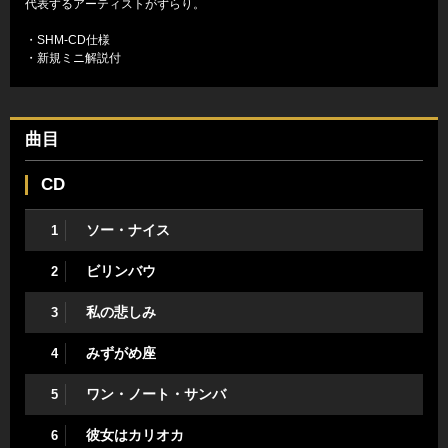
代表するアーティストがずらり。
・SHM-CD仕様
・新規ミニ解説付
曲目
CD
ソー・ナイス
1
ビリンバウ
2
私の悲しみ
3
みずがめ座
4
ワン・ノート・サンバ
5
彼女はカリオカ
6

◆ ◆ ◆ ◆ ◆

Set every line of the records down again exactly, and exclude all pictures.

§ **EXERCISE RESPONSE**:
代表するアーティストがずらり。
・SHM-CD仕様
・新規ミニ解説付
曲目
CD
ソー・ナイス
1
ビリンバウ
2
私の悲しみ
3
みずがめ座
4
ワン・ノート・サンバ
5
彼女はカリオカ
6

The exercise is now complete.